The Last Bite

05 February 2013
Volume 29 · Issue 2

Fairy tales

It seems that these cash strapped times have gone unnoticed by one of the UK’s allegedly hardest working individuals; the tooth fairy. An estimated 15m milk teeth fall out each year, making an average of 42,000 ‘money drops’ as they clock on for their night time shift.

A recent study in the UK found that 70 per cent of parents pay at least £1 per tooth, up from an average of 15p in the 1960s to £1.50 today. Apparently parents in Yorkshire are the biggest tooth fairy advocates, with over 76 per cent paying at least £1 per tooth, in comparison with parents in the West Midlands where six per cent refuse to pay anything.

However, in an out-of-court settlement at the end of last year a five-year-old boy received a massive £9,000 in compensation after having to have 13 teeth extracted. The parents sued as they claimed the dentist failed to spot the caries. I wonder how much they left him under the pillow?

 

New Year food fads

Predictable as ever, the New Year has brought with it a host of items on food, diets and weight-loss after the Christmas excesses. It seems though that we are not paying as much attention to the ingredients of the foods we eat as we should.

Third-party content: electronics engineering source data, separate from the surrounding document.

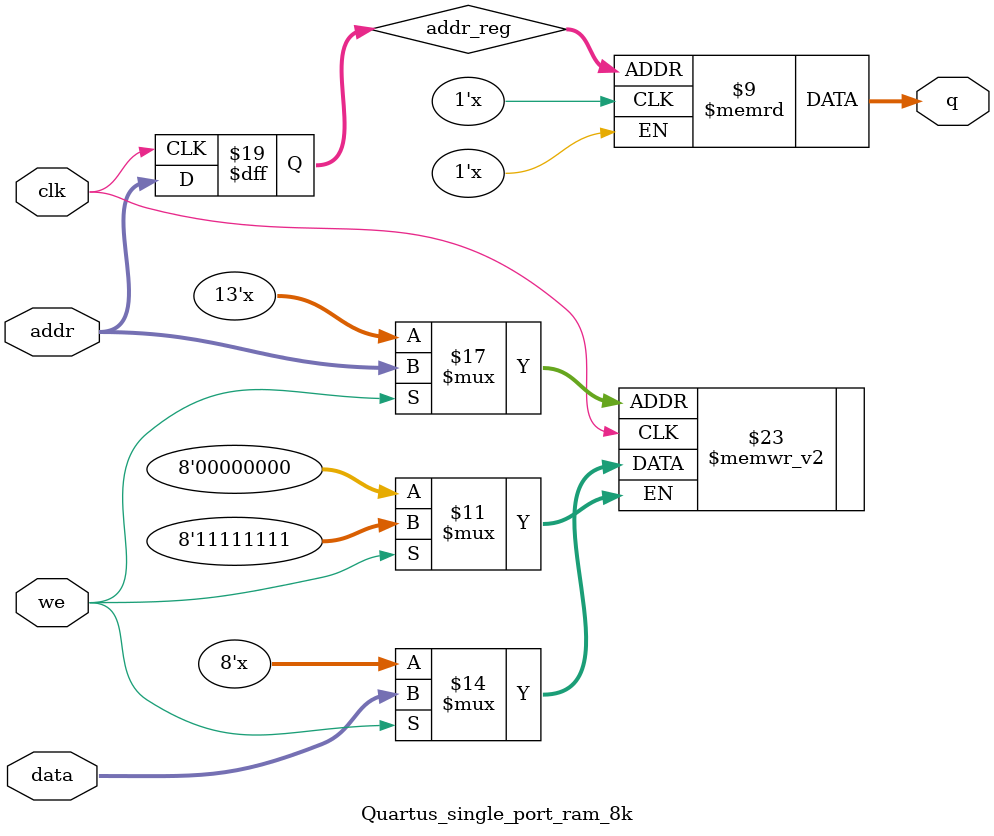
<source format=v>
`timescale 1ns / 1ns

module Quartus_single_port_ram_8k
#(parameter DATA_WIDTH=8, parameter ADDR_WIDTH=13)
(
	input [(DATA_WIDTH-1):0] data,
	input [(ADDR_WIDTH-1):0] addr,
	input we, clk,
	output [(DATA_WIDTH-1):0] q
);

	// Declare the RAM variable
	reg [DATA_WIDTH-1:0] ram[2**ADDR_WIDTH-1:0];

	// Variable to hold the registered read address
	reg [ADDR_WIDTH-1:0] addr_reg;

	always @ (posedge clk)
	begin
		// Write
		if (we)
			ram[addr] <= data;

		addr_reg <= addr;
	end

	// Continuous assignment implies read returns NEW data.
	// This is the natural behavior of the TriMatrix memory
	// blocks in Single Port mode.  
	assign q = ram[addr_reg];

endmodule

</source>
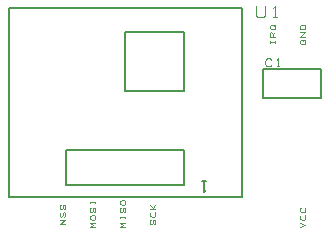
<source format=gto>
G04 EasyPC Gerber Version 21.0.3 Build 4286 *
G04 #@! TF.Part,Single*
G04 #@! TF.FileFunction,Legend,Top *
G04 #@! TF.FilePolarity,Positive *
%FSLAX35Y35*%
%MOIN*%
%ADD14C,0.00100*%
%ADD77C,0.00385*%
%ADD28C,0.00400*%
%ADD12C,0.00500*%
%ADD125C,0.00600*%
%ADD13C,0.00800*%
X0Y0D02*
D02*
D12*
X133500Y60781D02*
Y51181D01*
X114100*
Y60781*
X133500*
D02*
D13*
X48615Y21922D02*
X87985D01*
Y33733*
X48615*
Y21922*
X68300Y53418D02*
X87985D01*
Y73103*
X68300*
Y53418*
X107080Y80977D02*
Y17985D01*
X29520*
Y80977*
X107080*
D02*
D14*
X48331Y8981D02*
X46456D01*
X48331Y10544*
X46456*
X47863Y11481D02*
X48175Y11637D01*
X48331Y11950*
Y12575*
X48175Y12887*
X47863Y13044*
X47550Y12887*
X47394Y12575*
Y11950*
X47237Y11637*
X46925Y11481*
X46613Y11637*
X46456Y11950*
Y12575*
X46613Y12887*
X46925Y13044*
X47863Y13981D02*
X48175Y14137D01*
X48331Y14450*
Y15075*
X48175Y15387*
X47863Y15544*
X47550Y15387*
X47394Y15075*
Y14450*
X47237Y14137*
X46925Y13981*
X46613Y14137*
X46456Y14450*
Y15075*
X46613Y15387*
X46925Y15544*
X58331Y7981D02*
X56456D01*
X57394Y8762*
X56456Y9544*
X58331*
X57706Y10481D02*
X57081D01*
X56769Y10637*
X56613Y10794*
X56456Y11106*
Y11419*
X56613Y11731*
X56769Y11887*
X57081Y12044*
X57706*
X58019Y11887*
X58175Y11731*
X58331Y11419*
Y11106*
X58175Y10794*
X58019Y10637*
X57706Y10481*
X57863Y12981D02*
X58175Y13137D01*
X58331Y13450*
Y14075*
X58175Y14387*
X57863Y14544*
X57550Y14387*
X57394Y14075*
Y13450*
X57237Y13137*
X56925Y12981*
X56613Y13137*
X56456Y13450*
Y14075*
X56613Y14387*
X56925Y14544*
X58331Y15950D02*
Y16575D01*
Y16262D02*
X56456D01*
Y15950D02*
Y16575D01*
X68331Y7981D02*
X66456D01*
X67394Y8762*
X66456Y9544*
X68331*
Y10950D02*
Y11575D01*
Y11262D02*
X66456D01*
Y10950D02*
Y11575D01*
X67863Y12981D02*
X68175Y13137D01*
X68331Y13450*
Y14075*
X68175Y14387*
X67863Y14544*
X67550Y14387*
X67394Y14075*
Y13450*
X67237Y13137*
X66925Y12981*
X66613Y13137*
X66456Y13450*
Y14075*
X66613Y14387*
X66925Y14544*
X67706Y15481D02*
X67081D01*
X66769Y15637*
X66613Y15794*
X66456Y16106*
Y16419*
X66613Y16731*
X66769Y16887*
X67081Y17044*
X67706*
X68019Y16887*
X68175Y16731*
X68331Y16419*
Y16106*
X68175Y15794*
X68019Y15637*
X67706Y15481*
X77863Y8981D02*
X78175Y9137D01*
X78331Y9450*
Y10075*
X78175Y10387*
X77863Y10544*
X77550Y10387*
X77394Y10075*
Y9450*
X77237Y9137*
X76925Y8981*
X76613Y9137*
X76456Y9450*
Y10075*
X76613Y10387*
X76925Y10544*
X78019Y13044D02*
X78175Y12887D01*
X78331Y12575*
Y12106*
X78175Y11794*
X78019Y11637*
X77706Y11481*
X77081*
X76769Y11637*
X76613Y11794*
X76456Y12106*
Y12575*
X76613Y12887*
X76769Y13044*
X78331Y13981D02*
X76456D01*
X77394D02*
Y14450D01*
X76456Y15544*
X77394Y14450D02*
X78331Y15544D01*
X118331Y69450D02*
Y70075D01*
Y69762D02*
X116456D01*
Y69450D02*
Y70075D01*
X118331Y71481D02*
X116456D01*
Y72575*
X116613Y72887*
X116925Y73044*
X117237Y72887*
X117394Y72575*
Y71481*
Y72575D02*
X118331Y73044D01*
X117706Y73981D02*
X117081D01*
X116769Y74137*
X116613Y74294*
X116456Y74606*
Y74919*
X116613Y75231*
X116769Y75387*
X117081Y75544*
X117706*
X118019Y75387*
X118175Y75231*
X118331Y74919*
Y74606*
X118175Y74294*
X118019Y74137*
X117706Y73981*
X117863Y75075D02*
X118331Y75544D01*
X126456Y7981D02*
X128331Y8762D01*
X126456Y9544*
X128019Y12044D02*
X128175Y11887D01*
X128331Y11575*
Y11106*
X128175Y10794*
X128019Y10637*
X127706Y10481*
X127081*
X126769Y10637*
X126613Y10794*
X126456Y11106*
Y11575*
X126613Y11887*
X126769Y12044*
X128019Y14544D02*
X128175Y14387D01*
X128331Y14075*
Y13606*
X128175Y13294*
X128019Y13137*
X127706Y12981*
X127081*
X126769Y13137*
X126613Y13294*
X126456Y13606*
Y14075*
X126613Y14387*
X126769Y14544*
X127550Y70075D02*
Y70544D01*
X127706*
X128019Y70387*
X128175Y70231*
X128331Y69919*
Y69606*
X128175Y69294*
X128019Y69137*
X127706Y68981*
X127081*
X126769Y69137*
X126613Y69294*
X126456Y69606*
Y69919*
X126613Y70231*
X126769Y70387*
X127081Y70544*
X128331Y71481D02*
X126456D01*
X128331Y73044*
X126456*
X128331Y73981D02*
X126456D01*
Y74919*
X126613Y75231*
X126769Y75387*
X127081Y75544*
X127706*
X128019Y75387*
X128175Y75231*
X128331Y74919*
Y73981*
D02*
D28*
X111800Y81669D02*
Y78856D01*
X112113Y78231*
X112737Y77919*
X113987*
X114613Y78231*
X114925Y78856*
Y81669*
X117425Y77919D02*
X118675D01*
X118050D02*
Y81669D01*
X117425Y81044*
D02*
D77*
X116987Y62075D02*
X116769Y61856D01*
X116331Y61637*
X115675*
X115237Y61856*
X115019Y62075*
X114800Y62512*
Y63387*
X115019Y63825*
X115237Y64044*
X115675Y64262*
X116331*
X116769Y64044*
X116987Y63825*
X118737Y61637D02*
X119613D01*
X119175D02*
Y64262D01*
X118737Y63825*
D02*
D125*
X95175Y23544D02*
X93925D01*
X94550D02*
Y19794D01*
X95175Y20419*
X0Y0D02*
M02*

</source>
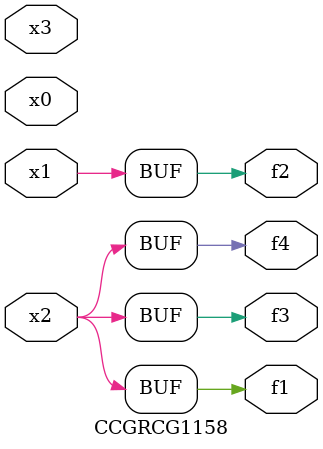
<source format=v>
module CCGRCG1158(
	input x0, x1, x2, x3,
	output f1, f2, f3, f4
);
	assign f1 = x2;
	assign f2 = x1;
	assign f3 = x2;
	assign f4 = x2;
endmodule

</source>
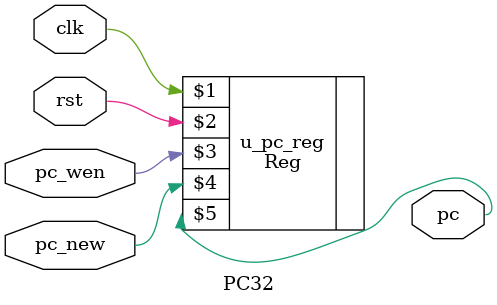
<source format=v>
`include "../lib/constant.v"

module PC32(
    input clk,
    input rst,
    input pc_wen,
    input pc_new,
    output pc
);

    Reg #(32, 0) u_pc_reg(clk, rst, pc_wen, pc_new, pc);

endmodule
</source>
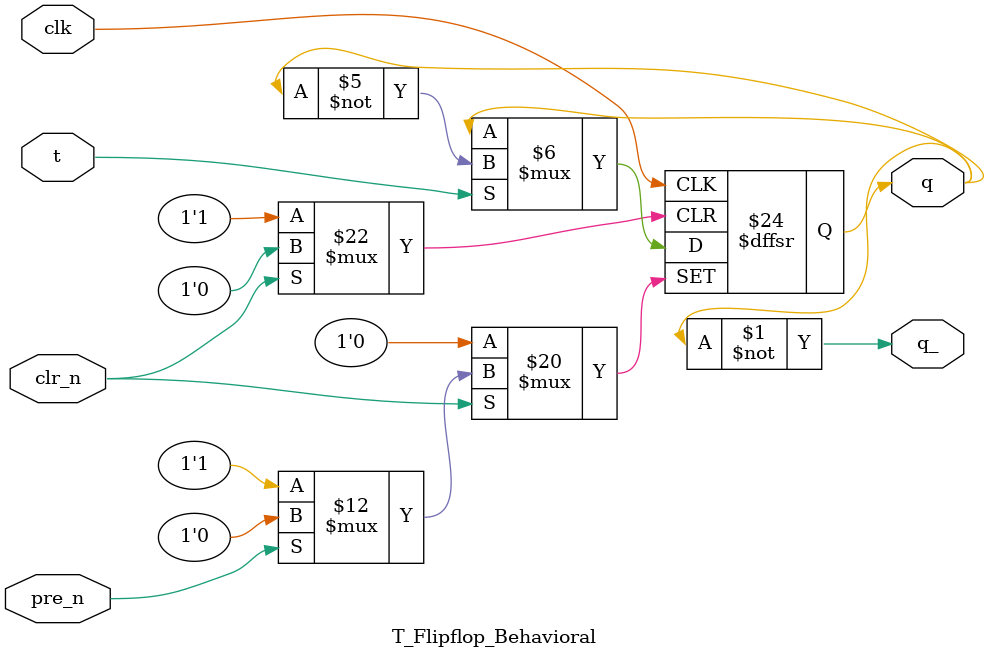
<source format=v>
`timescale 1ns / 1ps


module T_Flipflop_Behavioral(
    q,          // q
    q_,         // q bar
    clk,        // clock
    pre_n,      // preset bar
    clr_n,      // clear bar
    t           // t
    );
    
    output reg q;
    output q_;
    input clk;
    input pre_n;
    input clr_n;
    input t;
    
    assign q_ = ~q;
    
    always@(posedge clk, negedge pre_n, negedge clr_n)
    begin
        if(!pre_n)
            q <= 1'b1;
        
        else if(!clr_n)
            q <= 1'b0;
            
        else if(t)
            q <= ~q;
    end
endmodule

</source>
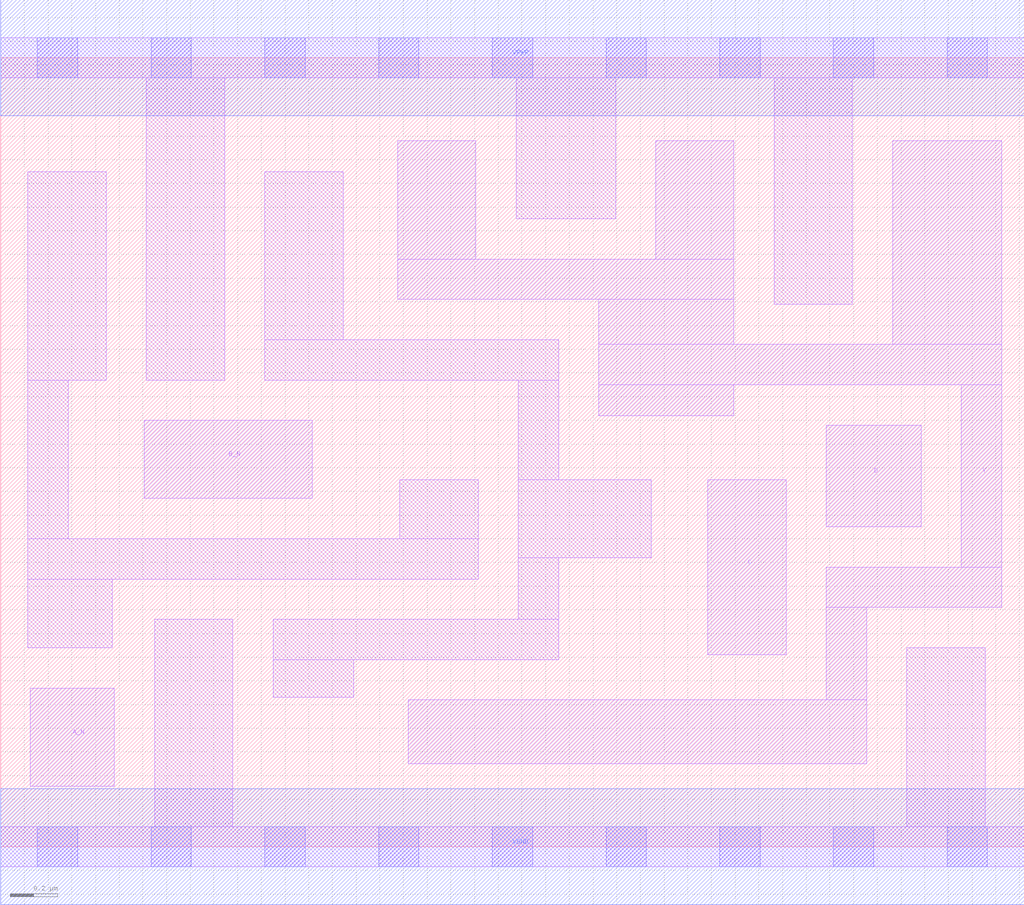
<source format=lef>
# Copyright 2020 The SkyWater PDK Authors
#
# Licensed under the Apache License, Version 2.0 (the "License");
# you may not use this file except in compliance with the License.
# You may obtain a copy of the License at
#
#     https://www.apache.org/licenses/LICENSE-2.0
#
# Unless required by applicable law or agreed to in writing, software
# distributed under the License is distributed on an "AS IS" BASIS,
# WITHOUT WARRANTIES OR CONDITIONS OF ANY KIND, either express or implied.
# See the License for the specific language governing permissions and
# limitations under the License.
#
# SPDX-License-Identifier: Apache-2.0

VERSION 5.7 ;
  NAMESCASESENSITIVE ON ;
  NOWIREEXTENSIONATPIN ON ;
  DIVIDERCHAR "/" ;
  BUSBITCHARS "[]" ;
UNITS
  DATABASE MICRONS 200 ;
END UNITS
MACRO sky130_fd_sc_ms__nand4bb_1
  CLASS CORE ;
  SOURCE USER ;
  FOREIGN sky130_fd_sc_ms__nand4bb_1 ;
  ORIGIN  0.000000  0.000000 ;
  SIZE  4.320000 BY  3.330000 ;
  SYMMETRY X Y ;
  SITE unit ;
  PIN A_N
    ANTENNAGATEAREA  0.233700 ;
    DIRECTION INPUT ;
    USE SIGNAL ;
    PORT
      LAYER li1 ;
        RECT 0.125000 0.255000 0.480000 0.670000 ;
    END
  END A_N
  PIN B_N
    ANTENNAGATEAREA  0.233700 ;
    DIRECTION INPUT ;
    USE SIGNAL ;
    PORT
      LAYER li1 ;
        RECT 0.605000 1.470000 1.315000 1.800000 ;
    END
  END B_N
  PIN C
    ANTENNAGATEAREA  0.312600 ;
    DIRECTION INPUT ;
    USE SIGNAL ;
    PORT
      LAYER li1 ;
        RECT 2.985000 0.810000 3.315000 1.550000 ;
    END
  END C
  PIN D
    ANTENNAGATEAREA  0.312600 ;
    DIRECTION INPUT ;
    USE SIGNAL ;
    PORT
      LAYER li1 ;
        RECT 3.485000 1.350000 3.885000 1.780000 ;
    END
  END D
  PIN Y
    ANTENNADIFFAREA  1.181450 ;
    DIRECTION OUTPUT ;
    USE SIGNAL ;
    PORT
      LAYER li1 ;
        RECT 1.675000 2.310000 3.095000 2.480000 ;
        RECT 1.675000 2.480000 2.005000 2.980000 ;
        RECT 1.720000 0.350000 3.655000 0.620000 ;
        RECT 2.525000 1.820000 3.095000 1.950000 ;
        RECT 2.525000 1.950000 4.225000 2.120000 ;
        RECT 2.525000 2.120000 3.095000 2.310000 ;
        RECT 2.765000 2.480000 3.095000 2.980000 ;
        RECT 3.485000 0.620000 3.655000 1.010000 ;
        RECT 3.485000 1.010000 4.225000 1.180000 ;
        RECT 3.765000 2.120000 4.225000 2.980000 ;
        RECT 4.055000 1.180000 4.225000 1.950000 ;
    END
  END Y
  PIN VGND
    DIRECTION INOUT ;
    USE GROUND ;
    PORT
      LAYER met1 ;
        RECT 0.000000 -0.245000 4.320000 0.245000 ;
    END
  END VGND
  PIN VPWR
    DIRECTION INOUT ;
    USE POWER ;
    PORT
      LAYER met1 ;
        RECT 0.000000 3.085000 4.320000 3.575000 ;
    END
  END VPWR
  OBS
    LAYER li1 ;
      RECT 0.000000 -0.085000 4.320000 0.085000 ;
      RECT 0.000000  3.245000 4.320000 3.415000 ;
      RECT 0.115000  0.840000 0.470000 1.130000 ;
      RECT 0.115000  1.130000 2.015000 1.300000 ;
      RECT 0.115000  1.300000 0.285000 1.970000 ;
      RECT 0.115000  1.970000 0.445000 2.850000 ;
      RECT 0.615000  1.970000 0.945000 3.245000 ;
      RECT 0.650000  0.085000 0.980000 0.960000 ;
      RECT 1.115000  1.970000 2.355000 2.140000 ;
      RECT 1.115000  2.140000 1.445000 2.850000 ;
      RECT 1.150000  0.630000 1.490000 0.790000 ;
      RECT 1.150000  0.790000 2.355000 0.960000 ;
      RECT 1.685000  1.300000 2.015000 1.550000 ;
      RECT 2.175000  2.650000 2.595000 3.245000 ;
      RECT 2.185000  0.960000 2.355000 1.220000 ;
      RECT 2.185000  1.220000 2.745000 1.550000 ;
      RECT 2.185000  1.550000 2.355000 1.970000 ;
      RECT 3.265000  2.290000 3.595000 3.245000 ;
      RECT 3.825000  0.085000 4.155000 0.840000 ;
    LAYER mcon ;
      RECT 0.155000 -0.085000 0.325000 0.085000 ;
      RECT 0.155000  3.245000 0.325000 3.415000 ;
      RECT 0.635000 -0.085000 0.805000 0.085000 ;
      RECT 0.635000  3.245000 0.805000 3.415000 ;
      RECT 1.115000 -0.085000 1.285000 0.085000 ;
      RECT 1.115000  3.245000 1.285000 3.415000 ;
      RECT 1.595000 -0.085000 1.765000 0.085000 ;
      RECT 1.595000  3.245000 1.765000 3.415000 ;
      RECT 2.075000 -0.085000 2.245000 0.085000 ;
      RECT 2.075000  3.245000 2.245000 3.415000 ;
      RECT 2.555000 -0.085000 2.725000 0.085000 ;
      RECT 2.555000  3.245000 2.725000 3.415000 ;
      RECT 3.035000 -0.085000 3.205000 0.085000 ;
      RECT 3.035000  3.245000 3.205000 3.415000 ;
      RECT 3.515000 -0.085000 3.685000 0.085000 ;
      RECT 3.515000  3.245000 3.685000 3.415000 ;
      RECT 3.995000 -0.085000 4.165000 0.085000 ;
      RECT 3.995000  3.245000 4.165000 3.415000 ;
  END
END sky130_fd_sc_ms__nand4bb_1
END LIBRARY

</source>
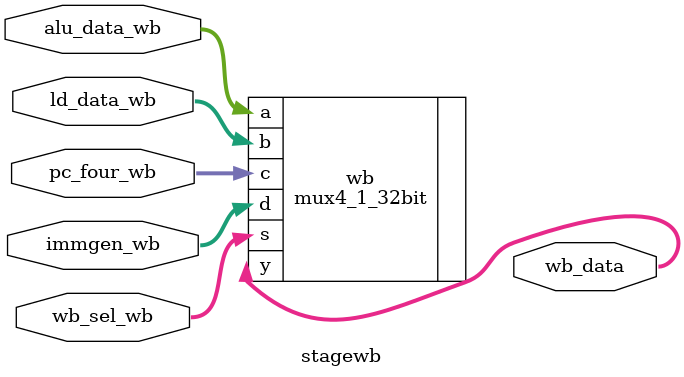
<source format=sv>
module stagewb (
		input logic [31:0] pc_four_wb, alu_data_wb, ld_data_wb, immgen_wb,
		input logic [1:0] wb_sel_wb,
		
		output logic [32:0] wb_data
);
	    // Write-back multiplexer
    mux4_1_32bit wb (
	    .a (alu_data_wb),
	    .b (ld_data_wb),
	    .c (pc_four_wb),
        .d (immgen_wb),
        .s (wb_sel_wb),
        .y (wb_data)
    );

endmodule

</source>
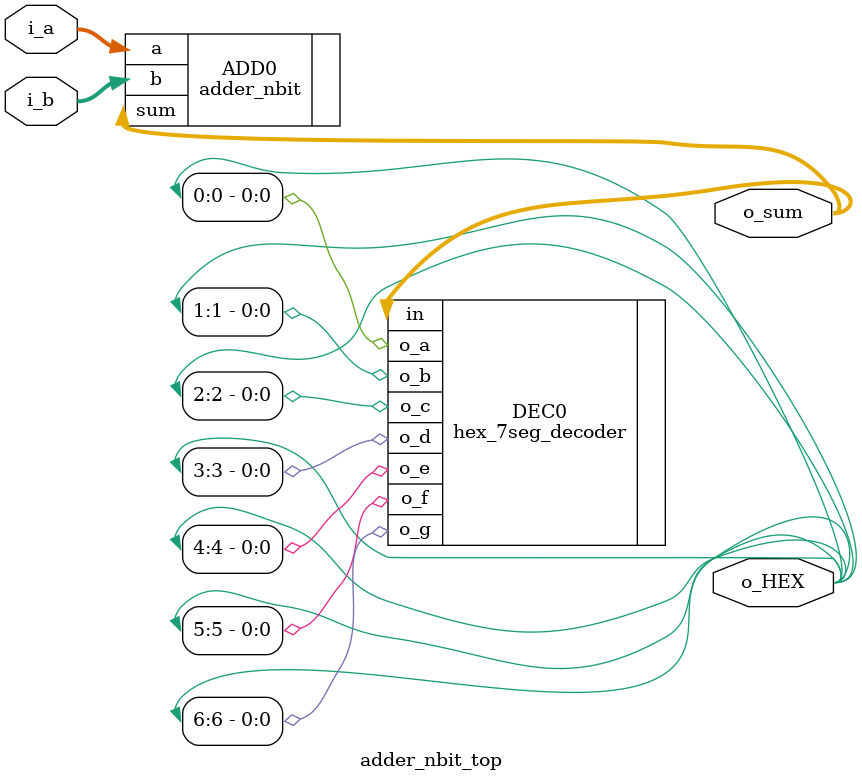
<source format=v>

/*
	Project name: 
		Binary Adder to 7Segment Display
		
	Description:
		This project will calculate the sum of two 3bit numbers from the input switches and output its binary value 
		on the DE1-SoC LEDs, and its hexadecimal value of the 7segment display.
		It should work on other boards according to the number of switches / LEDs / 7segments displays present.
		The default size of the input bus is 3, and it will display a hexadecimal value between 0x0 and 0xF (decimal 15).
		
		{dot, a,b,c,d,e,f,g} = hex_7seg_decoder(in_a[2:0] + in_b[2:0]);
		o_LED                = in_a[2:0] + in_b[2:0];
		
	
*/





module adder_nbit_top 
    // Parameters section
    #( parameter N = 3)
    // Ports section
    (input  [N-1:0] i_a,
     input  [N-1:0] i_b,
     output [N:0] o_sum,
	 output [6:0] o_HEX
	);
    

    // Instantiate the Nbit adder
	adder_nbit #(.N(N))
	    ADD0
    (   .a  (i_a),
        .b  (i_b),
        .sum(o_sum)
	);

    // Instantiate the 7segment display decoder
    hex_7seg_decoder  #(.COMMON_ANODE_CATHODE(0)) // 0 for common Anode / 1 for common cathode
		DEC0
    (
        .in (o_sum),
        .o_a(o_HEX[0]),
	    .o_b(o_HEX[1]),
        .o_c(o_HEX[2]),
        .o_d(o_HEX[3]),
        .o_e(o_HEX[4]),
        .o_f(o_HEX[5]),
        .o_g(o_HEX[6])
    );	
  
endmodule



</source>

A survey commissioned by the Department of Health’s ‘Change for Life’ campaign of 2,000 UK residents regarding the fat, salt and sugar content of their foods found that 77 per cent failed to get more than half the questions right. More than half (58 per cent) didn’t know a fat-free strawberry yoghurt contained more sugar than a bowl of cornflakes or a black coffee with two sugars.

In other shock news, cereals in the UK have up to 30 per cent more sugar than their equivalent versions in the USA. Seemingly Kellogg’s Special K has 17g of sugar per 100g in the UK compared with 13g in the USA. A spokesman said that recipes varied from country to country to cater for different palates adding ‘When you look at the amounts you are talking about it’s still low when you consider what people eat across the day’. And you have to admit he does have a point.

 

I Dentures please

We all get frustrated from time to time these days with identity checks - be they passwords, login names, PIN numbers or documents such as passports, driving licences and a host of other screening methods.

A post office assistant recently had an unexpected surprise when she asked an elderly lady for some ID when requesting to draw some money. Protesting that she had been a customer at the branch for years, and had never previously been asked so didn’t bother bringing any with her. She was about to walk away empty handed when she suddenly turned back to the counter took out her upper denture and pushed it across towards the startled clerk. ‘There’ she said, pointing at her name and NHS number incorporated in the acrylic, ‘satisfied’. She got the cash!